# YOUR TASK
Print the lines in the listing below starting at the line with "left ankle: (87, 298)" and ending at the line with "right eye: (779, 516)", both included. Reproduce them exactly and omit every picture.
(THE INPUT)
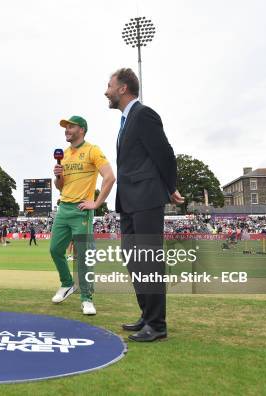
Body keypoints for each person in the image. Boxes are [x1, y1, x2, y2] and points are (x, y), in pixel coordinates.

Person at [106, 68, 184, 342]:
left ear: (123, 88)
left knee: (149, 261)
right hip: (128, 202)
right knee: (132, 258)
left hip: (147, 199)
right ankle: (146, 315)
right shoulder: (126, 121)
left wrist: (170, 186)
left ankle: (157, 325)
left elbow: (165, 152)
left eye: (109, 86)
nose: (106, 91)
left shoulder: (143, 114)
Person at [50, 115, 116, 315]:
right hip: (63, 208)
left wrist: (96, 203)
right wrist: (58, 176)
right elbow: (60, 187)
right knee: (55, 250)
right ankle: (68, 283)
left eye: (71, 126)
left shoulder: (92, 150)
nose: (67, 130)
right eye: (66, 127)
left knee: (83, 256)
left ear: (82, 129)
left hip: (81, 211)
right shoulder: (65, 154)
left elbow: (110, 177)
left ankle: (87, 298)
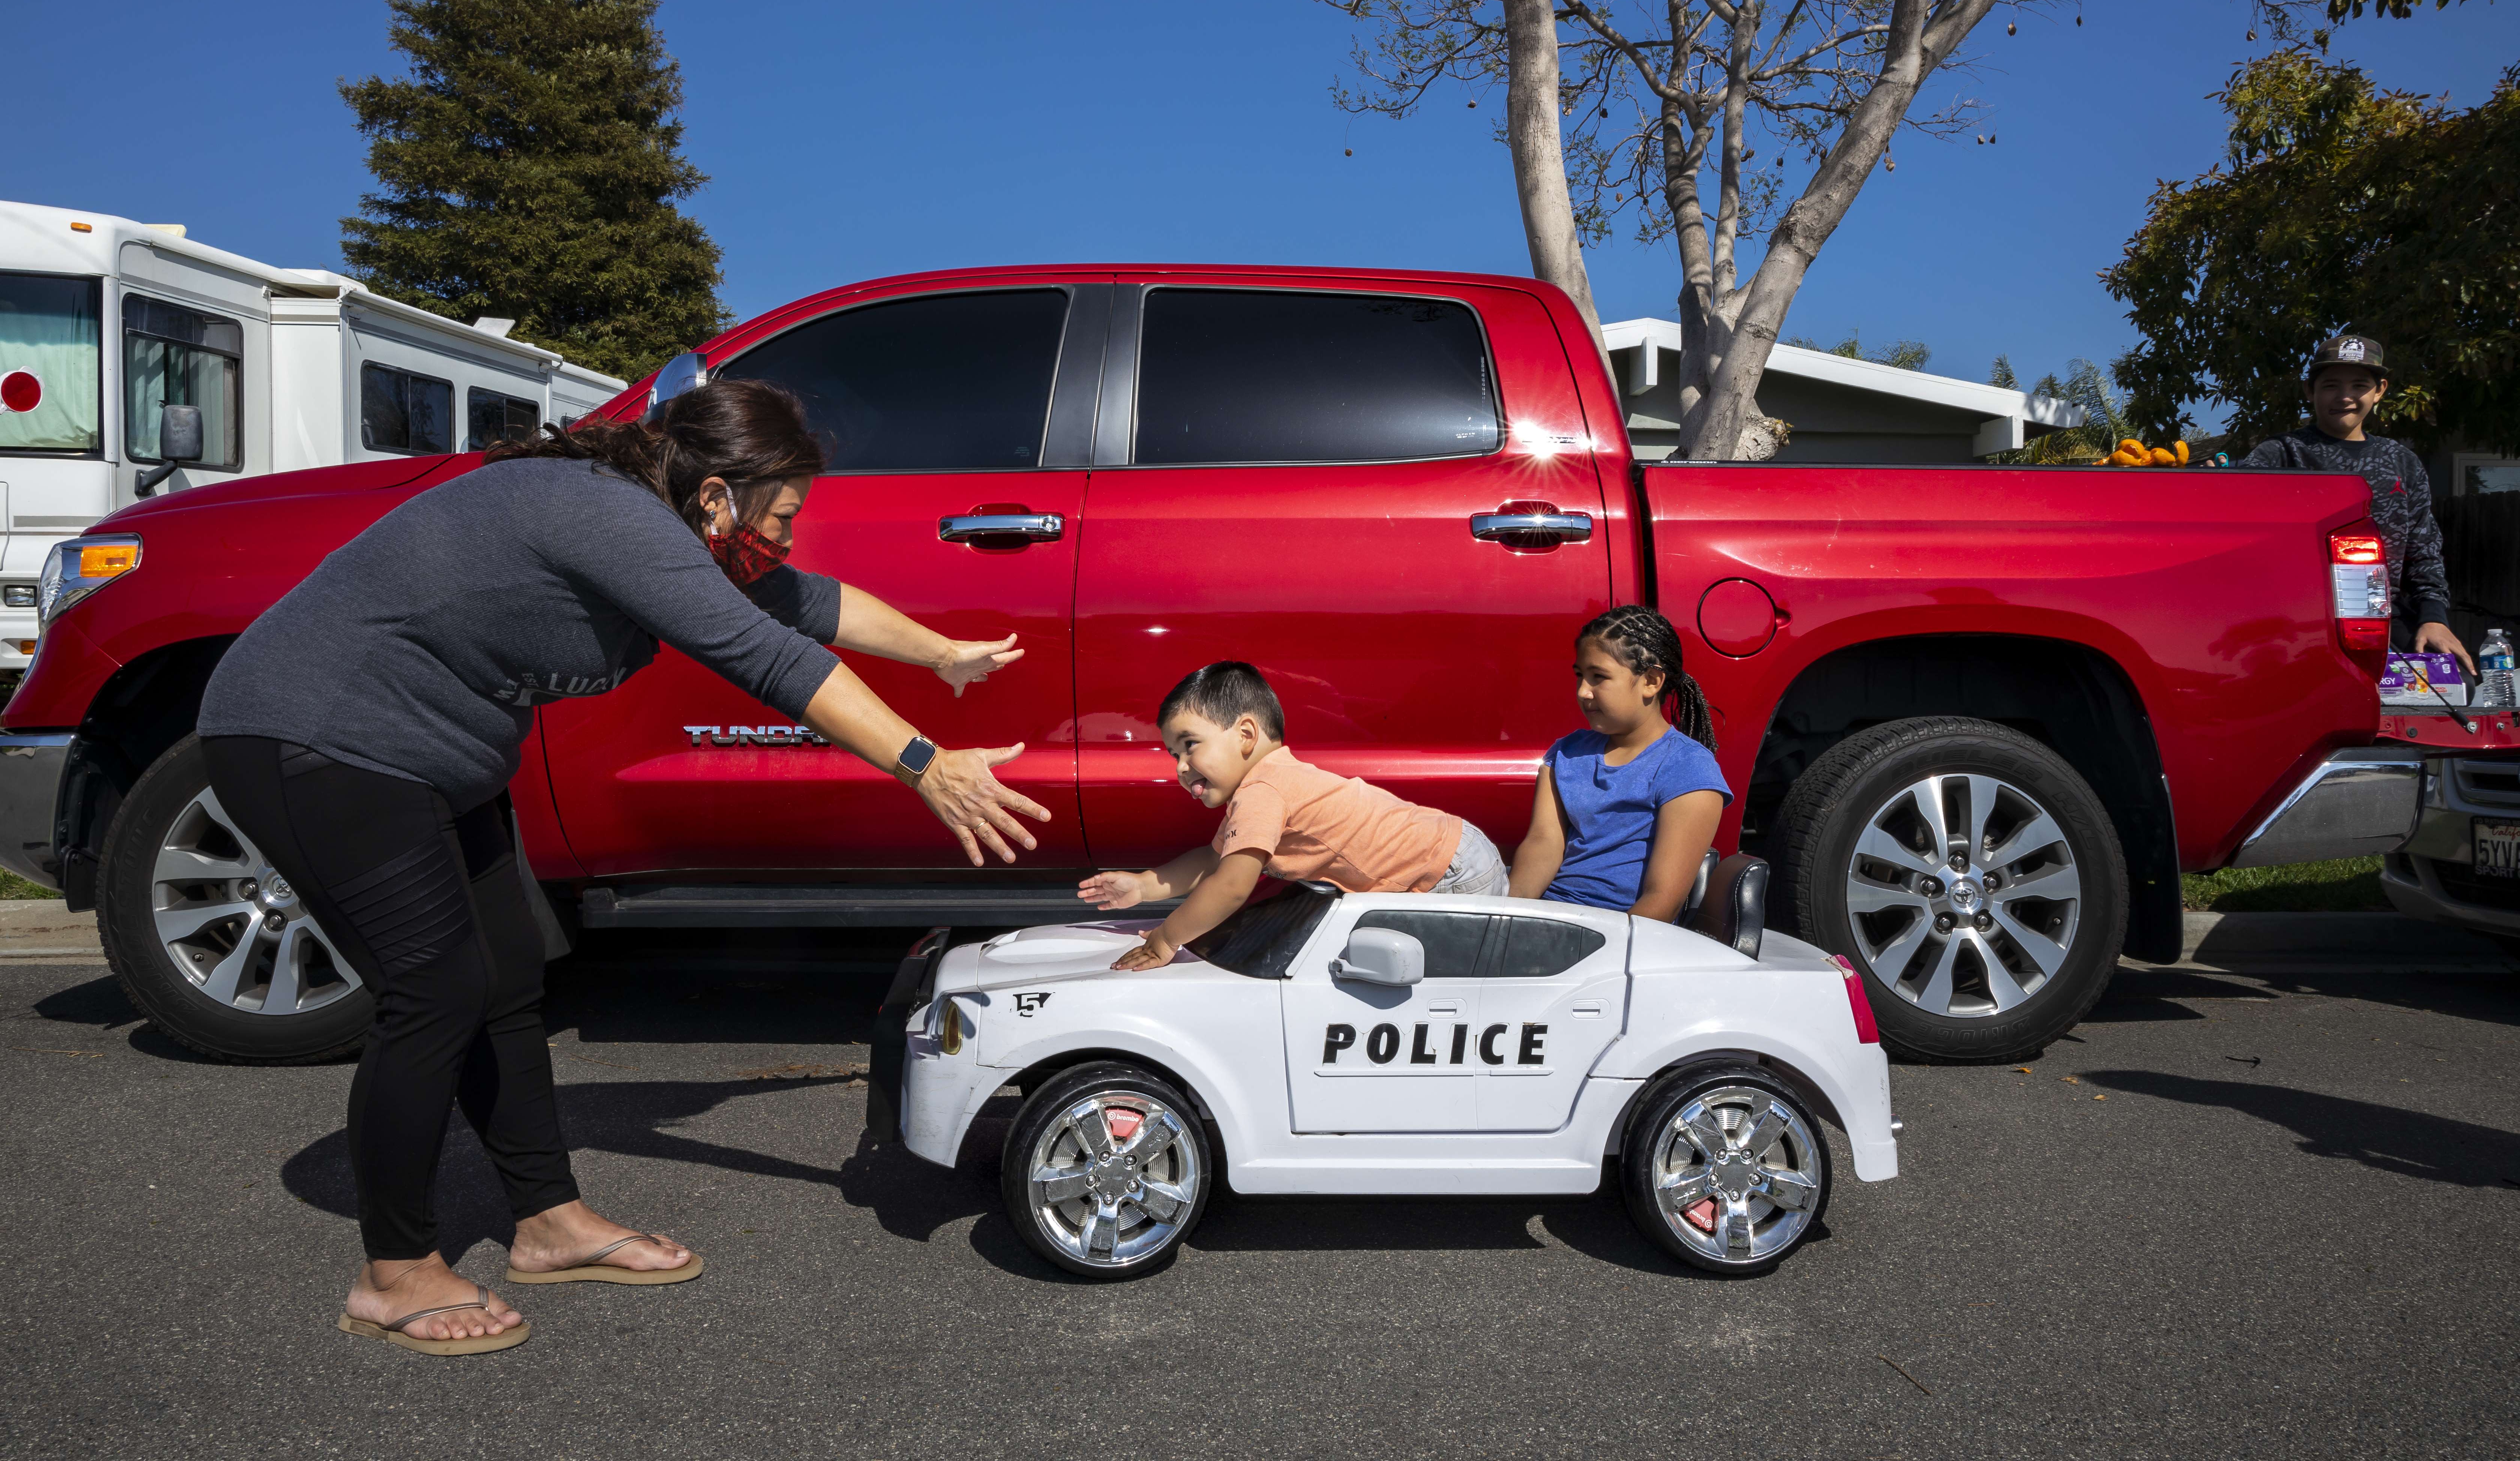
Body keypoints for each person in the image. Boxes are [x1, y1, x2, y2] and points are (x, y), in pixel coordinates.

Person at [195, 378, 1049, 1356]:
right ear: (717, 496)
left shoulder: (677, 532)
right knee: (434, 989)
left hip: (429, 756)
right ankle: (395, 1273)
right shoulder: (611, 517)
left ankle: (549, 1224)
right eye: (779, 516)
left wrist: (940, 654)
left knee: (507, 975)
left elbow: (806, 606)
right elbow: (765, 656)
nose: (785, 540)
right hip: (314, 734)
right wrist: (925, 765)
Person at [1077, 662, 1509, 971]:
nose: (1181, 766)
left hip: (1448, 874)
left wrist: (1168, 938)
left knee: (1431, 982)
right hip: (1453, 848)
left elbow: (1230, 887)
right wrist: (1143, 885)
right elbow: (1213, 863)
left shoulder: (1263, 792)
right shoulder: (1269, 782)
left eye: (1190, 745)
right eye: (1174, 754)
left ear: (1246, 735)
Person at [2237, 332, 2473, 675]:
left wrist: (2434, 619)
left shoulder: (2402, 462)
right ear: (2310, 391)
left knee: (2457, 686)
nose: (2345, 397)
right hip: (2294, 622)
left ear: (2380, 391)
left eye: (2359, 386)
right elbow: (2241, 532)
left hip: (2383, 619)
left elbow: (2424, 551)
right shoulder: (2280, 455)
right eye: (2331, 385)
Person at [1508, 606, 1731, 921]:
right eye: (1580, 677)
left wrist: (1611, 953)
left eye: (1599, 677)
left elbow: (1662, 899)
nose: (1584, 692)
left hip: (1620, 933)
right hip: (1550, 918)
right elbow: (1543, 843)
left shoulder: (1688, 767)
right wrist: (1508, 917)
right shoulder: (1566, 753)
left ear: (1651, 681)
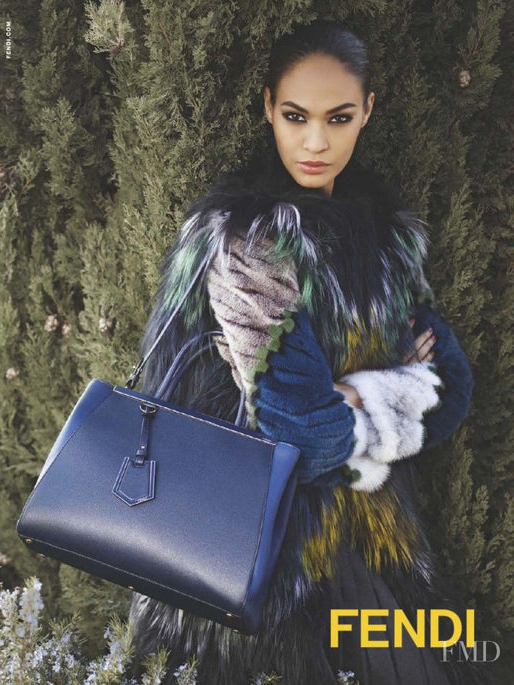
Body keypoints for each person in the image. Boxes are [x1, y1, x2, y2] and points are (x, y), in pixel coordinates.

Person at [128, 19, 491, 685]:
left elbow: (450, 390)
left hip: (371, 546)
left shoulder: (387, 240)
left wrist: (347, 396)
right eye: (296, 116)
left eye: (338, 117)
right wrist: (387, 389)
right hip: (255, 567)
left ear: (367, 112)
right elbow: (303, 437)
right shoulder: (248, 242)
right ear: (269, 107)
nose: (316, 142)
(End THE INPUT)
# SOLVED PROBLEM
left ankle: (87, 298)
Body keypoints for each person in the image. Boxes are [x1, y1, x2, y2] and points are (x, y), in pixel coordinates.

Person at [195, 378, 1049, 1356]:
right ear: (717, 496)
left shoulder: (677, 532)
right knee: (434, 989)
left hip: (429, 756)
right ankle: (395, 1273)
right shoulder: (611, 517)
left ankle: (549, 1224)
right eye: (779, 516)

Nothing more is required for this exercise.